● WHAT IS BEING ASKED
Reproduce word for word the lines in the records below, from the line containing "4 pâtes feuilletées prêtes à l'empl" through the line containing "le pouce pour souder les pâtes. Re", with both of those lines included.
[RECORD SET Boundary: Start]
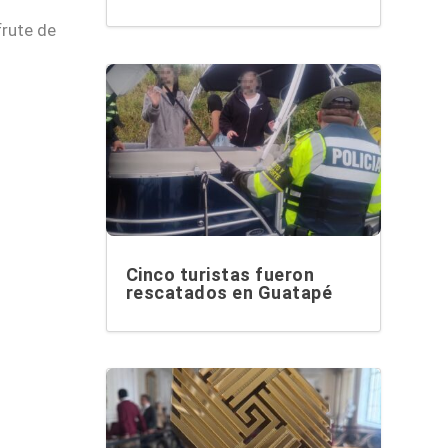
frute de
Cinco turistas fueron
rescatados en Guatapé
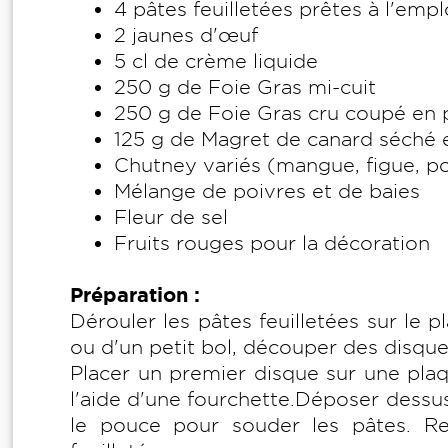
4 pâtes feuilletées prêtes à l'empl
2 jaunes d'œuf
5 cl de crème liquide
250 g de Foie Gras mi-cuit
250 g de Foie Gras cru coupé en 
125 g de Magret de canard séché 
Chutney variés (mangue, figue, poi
Mélange de poivres et de baies
Fleur de sel
Fruits rouges pour la décoration
Préparation :
Dérouler les pâtes feuilletées sur le 
ou d'un petit bol, découper des disque
Placer un premier disque sur une plaq
l'aide d'une fourchette.Déposer dessu
le pouce pour souder les pâtes. Re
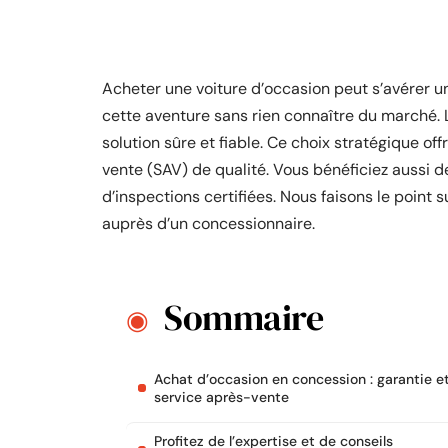
Acheter une voiture d’occasion peut s’avérer u
cette aventure sans rien connaître du marché. 
solution sûre et fiable. Ce choix stratégique of
vente (SAV) de qualité. Vous bénéficiez aussi d
d’inspections certifiées. Nous faisons le point 
auprès d’un concessionnaire.
Sommaire
Achat d’occasion en concession : garantie e
service après-vente
Profitez de l’expertise et de conseils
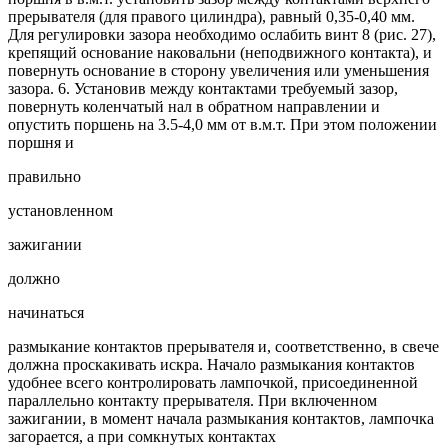
прерывателя (для правого цилиндра), равный 0,35-0,40 мм.
Для регулировки зазора необходимо ослабить винт 8 (рис. 27),
крепящий основание наковальни (неподвижного контакта), и
повернуть основание в сторону увеличения или уменьшения
зазора. 6. Установив между контактами требуемый зазор,
повернуть коленчатый нал в обратном направлении и
опустить поршень на 3.5-4,0 мм от в.м.т. При этом положении
поршня и
правильно
установленном
зажигании
должно
начинаться
размыкание контактов прерывателя и, соответственно, в свече
должна проскакивать искра. Начало размыкания контактов
удобнее всего контролировать лампочкой, присоединенной
параллельно контакту прерывателя. При включенном
зажигании, в момент начала размыкания контактов, лампочка
загорается, а при сомкнутых контактах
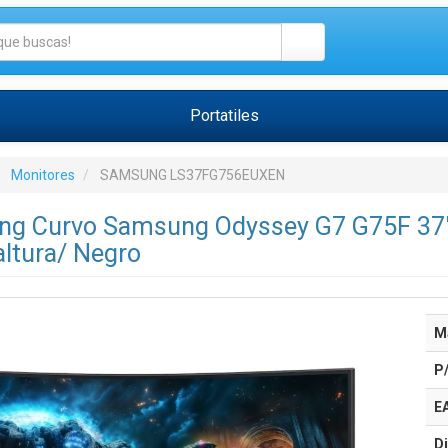
Portatiles
Monitores
SAMSUNG LS37FG756EUXEN
ng Curvo Samsung Odyssey G7 G75F 37"
altura/ Negro
M
P
E
Di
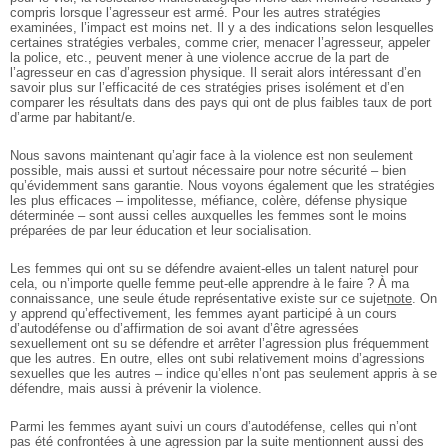
compris lorsque l’agresseur est armé. Pour les autres stratégies
examinées, l’impact est moins net. Il y a des indications selon lesquelles
certaines stratégies verbales, comme crier, menacer l’agresseur, appeler
la police, etc., peuvent mener à une violence accrue de la part de
l’agresseur en cas d’agression physique. Il serait alors intéressant d’en
savoir plus sur l’efficacité de ces stratégies prises isolément et d’en
comparer les résultats dans des pays qui ont de plus faibles taux de port
d’arme par habitant/e.
Nous savons maintenant qu’agir face à la violence est non seulement
possible, mais aussi et surtout nécessaire pour notre sécurité – bien
qu’évidemment sans garantie. Nous voyons également que les stratégies
les plus efficaces – impolitesse, méfiance, colère, défense physique
déterminée – sont aussi celles auxquelles les femmes sont le moins
préparées de par leur éducation et leur socialisation.
Les femmes qui ont su se défendre avaient-elles un talent naturel pour
cela, ou n’importe quelle femme peut-elle apprendre à le faire ? À ma
connaissance, une seule étude représentative existe sur ce sujet
note
. On
y apprend qu’effectivement, les femmes ayant participé à un cours
d’autodéfense ou d’affirmation de soi avant d’être agressées
sexuellement ont su se défendre et arrêter l’agression plus fréquemment
que les autres. En outre, elles ont subi relativement moins d’agressions
sexuelles que les autres – indice qu’elles n’ont pas seulement appris à se
défendre, mais aussi à prévenir la violence.
Parmi les femmes ayant suivi un cours d’autodéfense, celles qui n’ont
pas été confrontées à une agression par la suite mentionnent aussi des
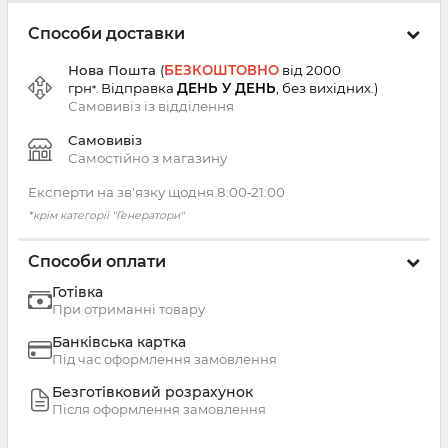
Способи доставки
Нова Пошта
(
БЕЗКОШТОВНО
від 2000
грн
Відправка
ДЕНЬ У ДЕНЬ
, без вихідних.
)
*.
Самовивіз із
відділення
Самовивіз
Самостійно з магазину
Експерти на зв'язку щодня 8:00‑21:00
*крім категорії "Генератори"
Способи оплати
Готівка
При отриманні товару
Банківська картка
Під час оформлення замовлення
Безготівковий розрахунок
Після оформлення замовлення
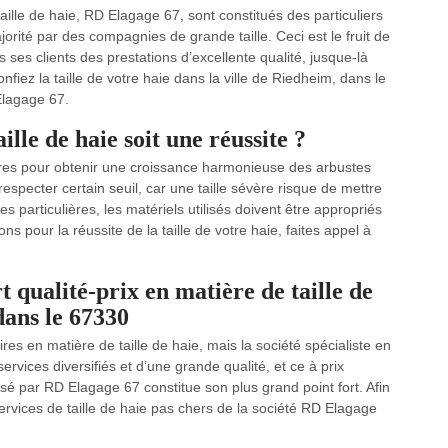
taille de haie, RD Elagage 67, sont constitués des particuliers
orité par des compagnies de grande taille. Ceci est le fruit de
s ses clients des prestations d’excellente qualité, jusque-là
iez la taille de votre haie dans la ville de Riedheim, dans le
 Elagage 67.
lle de haie soit une réussite ?
endres pour obtenir une croissance harmonieuse des arbustes
respecter certain seuil, car une taille sévère risque de mettre
particulières, les matériels utilisés doivent être appropriés
s pour la réussite de la taille de votre haie, faites appel à
 qualité-prix en matière de taille de
dans le 67330
es en matière de taille de haie, mais la société spécialiste en
vices diversifiés et d’une grande qualité, et ce à prix
osé par RD Elagage 67 constitue son plus grand point fort. Afin
 services de taille de haie pas chers de la société RD Elagage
[RECORD SET Boundary: End]
● EXERCISE SOLUTION
4 pâtes feuilletées prêtes à l'empl
2 jaunes d'œuf
5 cl de crème liquide
250 g de Foie Gras mi-cuit
250 g de Foie Gras cru coupé en 
125 g de Magret de canard séché 
Chutney variés (mangue, figue, poi
Mélange de poivres et de baies
Fleur de sel
Fruits rouges pour la décoration
Préparation :
Dérouler les pâtes feuilletées sur le 
ou d'un petit bol, découper des disque
Placer un premier disque sur une plaq
l'aide d'une fourchette.Déposer dessu
le pouce pour souder les pâtes. Re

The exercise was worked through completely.